© The Canadian Press
Newfoundland and Labrador second Ryan Fry (right) and third Mark Nichols sweep a rock while playing against Ontario during the Tim Hortons Brier Canadian men's curling championship in London, Ont., on Tuesday. Brad Gushue's Newfoundland rink lost the game 6-1 before bouncing back for an 8-3 win over the Northwest Territories/Yukon later in the day. That leaves Nwefoundland with a 5-2 record, behind Ontario, Alberta and Manitoba, all tied for first place at 6-1.
LONDON, Ontario – Nothing was going to stop Ontario’s Glenn Howard in his quest Saturday to reach the final of the Canadian men’s curling championship.
Not his nemesis Kevin Martin of Alberta. Not former Olympic gold medalist Brad Gushue of Newfoundland and Labrador.
Howard slipped a lost rock take-out down the ice of the John Labatt Centre arena and cleanly removed a Gushue stone to score a single point in the tenth end for a 7-6 semi-final win.
Howard will meet Manitoba’s Jeff Stoughton in the Tankard final Sunday night at the Tim Horton’s Brier.

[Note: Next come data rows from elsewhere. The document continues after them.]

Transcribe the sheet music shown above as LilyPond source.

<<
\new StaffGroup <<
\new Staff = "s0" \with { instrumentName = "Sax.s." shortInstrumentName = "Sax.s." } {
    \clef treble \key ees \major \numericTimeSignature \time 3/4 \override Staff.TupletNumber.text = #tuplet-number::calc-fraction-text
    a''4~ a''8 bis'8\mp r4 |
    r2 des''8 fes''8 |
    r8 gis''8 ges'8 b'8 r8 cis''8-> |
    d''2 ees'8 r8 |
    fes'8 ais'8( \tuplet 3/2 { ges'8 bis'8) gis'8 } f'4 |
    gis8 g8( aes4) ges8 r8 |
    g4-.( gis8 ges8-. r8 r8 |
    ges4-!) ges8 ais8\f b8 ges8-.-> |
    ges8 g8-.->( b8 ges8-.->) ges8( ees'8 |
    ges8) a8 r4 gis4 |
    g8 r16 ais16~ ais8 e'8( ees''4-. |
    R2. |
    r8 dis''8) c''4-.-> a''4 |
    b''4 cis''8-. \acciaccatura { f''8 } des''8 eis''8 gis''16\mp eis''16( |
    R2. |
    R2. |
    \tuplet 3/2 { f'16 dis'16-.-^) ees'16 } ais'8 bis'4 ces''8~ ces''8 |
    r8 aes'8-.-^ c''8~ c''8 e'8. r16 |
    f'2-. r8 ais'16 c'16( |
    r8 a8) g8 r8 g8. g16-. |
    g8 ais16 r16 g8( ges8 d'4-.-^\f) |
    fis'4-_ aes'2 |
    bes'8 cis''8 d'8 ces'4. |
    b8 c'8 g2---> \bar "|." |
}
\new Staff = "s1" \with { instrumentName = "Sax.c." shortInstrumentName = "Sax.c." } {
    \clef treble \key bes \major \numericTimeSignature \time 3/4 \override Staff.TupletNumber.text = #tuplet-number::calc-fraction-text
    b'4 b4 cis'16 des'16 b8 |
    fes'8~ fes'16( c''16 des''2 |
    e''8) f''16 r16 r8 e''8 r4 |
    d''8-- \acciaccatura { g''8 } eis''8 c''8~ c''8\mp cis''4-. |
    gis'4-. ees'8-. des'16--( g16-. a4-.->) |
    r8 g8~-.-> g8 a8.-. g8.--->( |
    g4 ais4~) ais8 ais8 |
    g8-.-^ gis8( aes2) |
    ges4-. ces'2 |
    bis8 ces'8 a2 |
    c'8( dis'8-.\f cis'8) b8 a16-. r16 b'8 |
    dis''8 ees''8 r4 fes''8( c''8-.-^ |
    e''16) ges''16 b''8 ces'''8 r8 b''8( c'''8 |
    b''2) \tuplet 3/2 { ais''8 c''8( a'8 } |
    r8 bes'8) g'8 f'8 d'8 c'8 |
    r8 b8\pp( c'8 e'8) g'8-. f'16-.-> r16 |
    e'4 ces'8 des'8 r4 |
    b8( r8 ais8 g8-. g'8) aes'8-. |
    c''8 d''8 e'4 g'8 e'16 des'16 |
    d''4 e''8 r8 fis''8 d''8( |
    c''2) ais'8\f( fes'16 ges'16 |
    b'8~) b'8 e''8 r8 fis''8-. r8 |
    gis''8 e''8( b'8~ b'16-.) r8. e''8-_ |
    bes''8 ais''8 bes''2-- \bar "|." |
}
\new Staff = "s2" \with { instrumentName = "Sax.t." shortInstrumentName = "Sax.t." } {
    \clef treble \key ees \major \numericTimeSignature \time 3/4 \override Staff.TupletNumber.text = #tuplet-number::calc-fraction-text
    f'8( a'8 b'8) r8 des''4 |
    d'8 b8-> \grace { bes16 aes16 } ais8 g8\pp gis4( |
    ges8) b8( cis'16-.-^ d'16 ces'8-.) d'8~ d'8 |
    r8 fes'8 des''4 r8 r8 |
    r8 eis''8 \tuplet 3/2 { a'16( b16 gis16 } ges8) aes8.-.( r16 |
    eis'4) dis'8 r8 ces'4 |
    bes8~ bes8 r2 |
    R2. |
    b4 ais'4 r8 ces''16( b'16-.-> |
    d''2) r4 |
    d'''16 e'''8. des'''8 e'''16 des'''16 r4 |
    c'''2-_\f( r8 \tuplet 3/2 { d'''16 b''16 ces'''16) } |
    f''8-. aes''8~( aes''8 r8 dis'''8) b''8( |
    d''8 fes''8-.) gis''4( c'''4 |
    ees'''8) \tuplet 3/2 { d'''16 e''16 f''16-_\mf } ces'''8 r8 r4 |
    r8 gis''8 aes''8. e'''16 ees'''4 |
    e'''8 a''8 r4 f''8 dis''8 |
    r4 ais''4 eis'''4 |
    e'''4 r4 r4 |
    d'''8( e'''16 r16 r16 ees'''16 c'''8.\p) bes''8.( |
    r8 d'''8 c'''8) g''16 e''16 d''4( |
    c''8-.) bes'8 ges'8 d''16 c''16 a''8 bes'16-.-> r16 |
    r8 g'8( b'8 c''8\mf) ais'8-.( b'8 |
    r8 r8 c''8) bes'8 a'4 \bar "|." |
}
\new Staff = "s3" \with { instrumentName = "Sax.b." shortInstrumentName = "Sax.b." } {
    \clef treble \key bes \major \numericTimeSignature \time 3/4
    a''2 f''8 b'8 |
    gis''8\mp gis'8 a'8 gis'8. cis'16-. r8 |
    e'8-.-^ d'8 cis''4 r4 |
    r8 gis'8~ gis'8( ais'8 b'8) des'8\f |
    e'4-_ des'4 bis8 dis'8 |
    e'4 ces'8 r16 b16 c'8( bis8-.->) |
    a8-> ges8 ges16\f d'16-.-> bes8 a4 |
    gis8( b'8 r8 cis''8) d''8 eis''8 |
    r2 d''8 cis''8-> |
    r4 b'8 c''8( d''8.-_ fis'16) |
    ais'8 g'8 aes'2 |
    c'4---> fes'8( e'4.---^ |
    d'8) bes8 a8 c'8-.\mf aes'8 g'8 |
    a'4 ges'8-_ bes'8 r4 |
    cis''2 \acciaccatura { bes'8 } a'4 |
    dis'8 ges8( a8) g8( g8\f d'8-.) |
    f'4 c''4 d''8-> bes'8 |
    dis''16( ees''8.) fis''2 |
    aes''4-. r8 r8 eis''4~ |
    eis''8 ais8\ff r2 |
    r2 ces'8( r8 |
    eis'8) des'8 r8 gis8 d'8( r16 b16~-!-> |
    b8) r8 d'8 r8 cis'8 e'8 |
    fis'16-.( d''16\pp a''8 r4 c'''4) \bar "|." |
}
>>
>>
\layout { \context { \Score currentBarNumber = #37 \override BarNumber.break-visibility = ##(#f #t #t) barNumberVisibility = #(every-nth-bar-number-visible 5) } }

Gushue and Martin will be reluctant participants in a Brier first on Sunday afternoon, a bronze medal game that none of the players in the entire tournament wanted to play.
Gushue accepted responsibility for the loss, pointing to at least one flub that proved costly.
“We had a couple tough breaks, but you know what, I missed the draw in the sixth (end) and I think, ultimately, the reason we lost, he said”
One of Gushue’s two losses in the 11-game round-robin tournament came against Howard.
“I don’t think they have our number,” said Gushue, who lost the 2007 Brier final to Howard. “They’ve beaten us more than we’ve beaten them but I think they can say that about just about everybody except Kevin (Martin).
Howard’s win in the afternoon playoff was his first in eight games against Martin over the years at the Brier.
Ontario had to return to face Gushue just an hour after defeating Martin and Howard said he was both inspired and worn out by the experience.
“We were really pumped,” Howard said. “I’m emotionally tired. That last game against Kevin took a little toll on me. You’re out there for three hours grinding it out and watching all the nuances in the ice and the next thing you know it’s an hour later and you’re back in the fold. That’s six hours of concentration with the adrenaline pumping and the people screaming.”
More than 7,500 largely-partisan spectators attended the semi-final, the largest crowd of the week.
The first end started with a string of basic hits until Howard managed to roll a take-out shot behind a guard and Gushue had no choice except to draw for one point.
After a blank end in the second, Gushue’s third, Mark Nichols, smoked a double take-out in the third end, sending a pair of Ontario stones scooting past each side of a Newfoundland and Labrador stone.
Gushue, however, missed running back a guard and taking out an Ontario stone. Howard used his first shot to bump one Ontario stone and split the house with two rocks in scoring position.
Again Gushue was handcuffed by the Ontario skip. He could only take out one stone allowing Howard an easy draw to score two points.
Nichols seemed to falter in the fourth end when an attempt to bump an Ontario rock ended with his stone over-curling and completely avoiding any contact.
The same curl path grabbed a Howard shot and sent it sliding past its intended target and provided Gushue with a last shot draw scoring two points.
In the fifth end, Gushue drew past a guard to the back four-foot ring but not fully protected. Howard hit the stone and remained in play giving Ontario two points.
Gushue lost the opportunity to take the lead in the sixth when his final shot, a routine draw to the four-foot, continued sliding out the back of the rings and scoring just a single point.
Looking at two Ontario stones separated in the house in the seventh, Gushue played a nice hit and roll, ending up next to the remaining opposing rock.
Howard delivered a strong draw that dove sideways at the last moment and bumped the Gushue stone just far enough to take two points and a 6-4 lead.
An uneventful eighth allowed Gushue to take out the only Ontario stone in the house and blank the end to maintain the last rock advantage in the ninth.
After some intriguing play in the ninth – Gushue drew behind an Ontario rock in the four-foot ring and Howard ran his own stone back to remove it – Gushue was able to make a simple hit to score two and tie the game at 6-6.